Saved data entries
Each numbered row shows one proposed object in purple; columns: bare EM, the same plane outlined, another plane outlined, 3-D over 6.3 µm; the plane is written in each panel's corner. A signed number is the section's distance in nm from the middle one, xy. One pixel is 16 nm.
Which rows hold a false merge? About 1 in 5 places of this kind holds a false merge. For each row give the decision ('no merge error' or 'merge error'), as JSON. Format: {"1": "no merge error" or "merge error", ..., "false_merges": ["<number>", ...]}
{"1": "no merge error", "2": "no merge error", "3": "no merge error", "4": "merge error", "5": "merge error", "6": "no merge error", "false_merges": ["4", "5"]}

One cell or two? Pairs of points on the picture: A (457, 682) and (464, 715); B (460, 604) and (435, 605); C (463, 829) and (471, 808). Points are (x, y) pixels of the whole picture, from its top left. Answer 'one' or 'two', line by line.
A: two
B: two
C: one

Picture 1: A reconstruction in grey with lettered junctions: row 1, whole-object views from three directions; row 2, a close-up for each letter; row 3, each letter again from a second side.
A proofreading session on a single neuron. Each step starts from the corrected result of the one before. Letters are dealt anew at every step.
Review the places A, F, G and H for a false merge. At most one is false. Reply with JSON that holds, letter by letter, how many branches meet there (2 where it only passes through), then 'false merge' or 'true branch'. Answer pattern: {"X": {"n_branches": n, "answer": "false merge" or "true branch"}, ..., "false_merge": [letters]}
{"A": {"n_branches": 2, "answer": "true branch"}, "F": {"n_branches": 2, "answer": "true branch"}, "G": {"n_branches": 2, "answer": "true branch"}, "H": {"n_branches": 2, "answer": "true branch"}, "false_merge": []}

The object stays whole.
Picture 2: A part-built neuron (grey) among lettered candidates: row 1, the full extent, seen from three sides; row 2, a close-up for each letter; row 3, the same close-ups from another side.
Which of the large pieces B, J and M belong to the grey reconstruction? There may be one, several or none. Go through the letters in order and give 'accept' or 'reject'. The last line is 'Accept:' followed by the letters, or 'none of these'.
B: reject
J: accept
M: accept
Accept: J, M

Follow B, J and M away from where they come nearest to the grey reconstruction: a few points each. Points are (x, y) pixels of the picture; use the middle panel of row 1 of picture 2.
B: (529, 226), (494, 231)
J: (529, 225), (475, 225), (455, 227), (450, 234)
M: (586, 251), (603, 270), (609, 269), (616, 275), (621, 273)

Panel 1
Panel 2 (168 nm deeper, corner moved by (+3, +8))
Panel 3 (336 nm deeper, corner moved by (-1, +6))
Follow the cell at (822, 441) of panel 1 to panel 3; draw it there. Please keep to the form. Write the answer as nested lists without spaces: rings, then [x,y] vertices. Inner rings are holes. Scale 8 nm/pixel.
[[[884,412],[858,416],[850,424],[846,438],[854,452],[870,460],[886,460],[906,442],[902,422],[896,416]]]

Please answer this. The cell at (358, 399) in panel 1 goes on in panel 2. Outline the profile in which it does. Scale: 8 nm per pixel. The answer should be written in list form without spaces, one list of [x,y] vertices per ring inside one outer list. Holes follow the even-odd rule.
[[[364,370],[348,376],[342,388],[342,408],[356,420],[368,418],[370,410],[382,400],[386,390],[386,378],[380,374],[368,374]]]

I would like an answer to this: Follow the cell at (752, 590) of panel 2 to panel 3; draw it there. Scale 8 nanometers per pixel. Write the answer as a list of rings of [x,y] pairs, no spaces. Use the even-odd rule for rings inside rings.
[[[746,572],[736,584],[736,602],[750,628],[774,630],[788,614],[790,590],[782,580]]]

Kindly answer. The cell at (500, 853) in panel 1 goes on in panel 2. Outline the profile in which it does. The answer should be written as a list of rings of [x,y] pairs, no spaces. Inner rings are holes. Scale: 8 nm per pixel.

> _EXERCISE DIRECTIONS_: Among the lines above, which ones hold the string "object"? Show them.

> _ANSWER BOX_:
Each numbered row shows one proposed object in purple; columns: bare EM, the same plane outlined, another plane outlined, 3-D over 6.3 µm; the plane is written in each panel's corner. A signed number is the section's distance in nm from the middle one, xy. One pixel is 16 nm.
Picture 1: A reconstruction in grey with lettered junctions: row 1, whole-object views from three directions; row 2, a close-up for each letter; row 3, each letter again from a second side.
The object stays whole.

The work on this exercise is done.